Below are records with pictures in them. Transcribe everything from the line containing "Figure 4. Model" down to the line containing "Figure 1: FT-IR", exactly, and leave the pictures behind.

> Data extracts:
%%
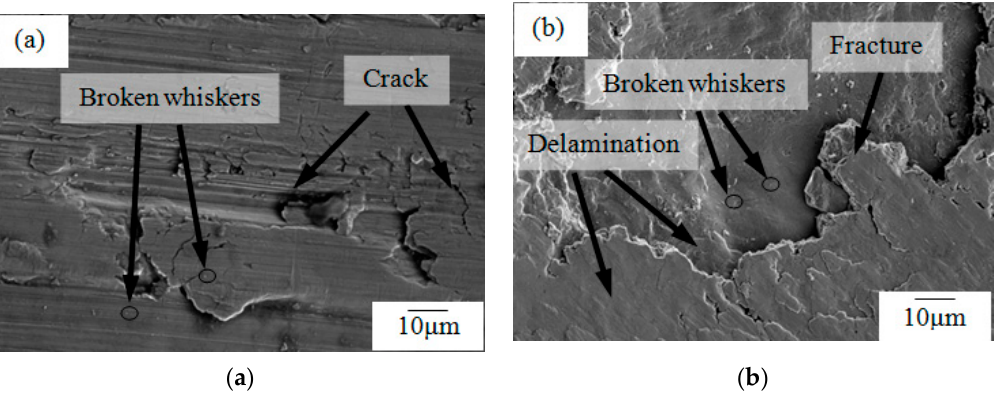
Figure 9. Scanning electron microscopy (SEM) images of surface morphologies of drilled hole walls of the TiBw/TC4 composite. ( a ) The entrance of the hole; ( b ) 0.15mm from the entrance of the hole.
%%
%%
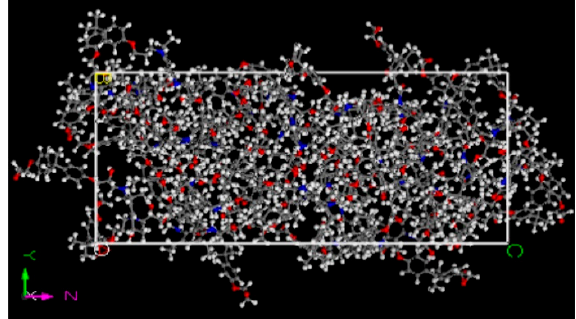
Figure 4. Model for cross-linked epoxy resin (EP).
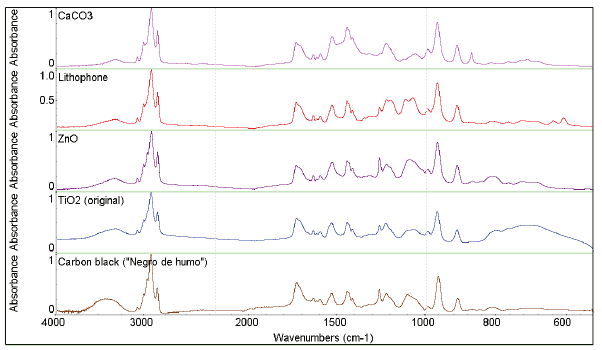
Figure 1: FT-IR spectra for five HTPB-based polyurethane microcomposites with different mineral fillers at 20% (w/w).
%%
> Answer box:
Figure 4. Model for cross-linked epoxy resin (EP).
Figure 1: FT-IR spectra for five HTPB-based polyurethane microcomposites with different mineral fillers at 20% (w/w).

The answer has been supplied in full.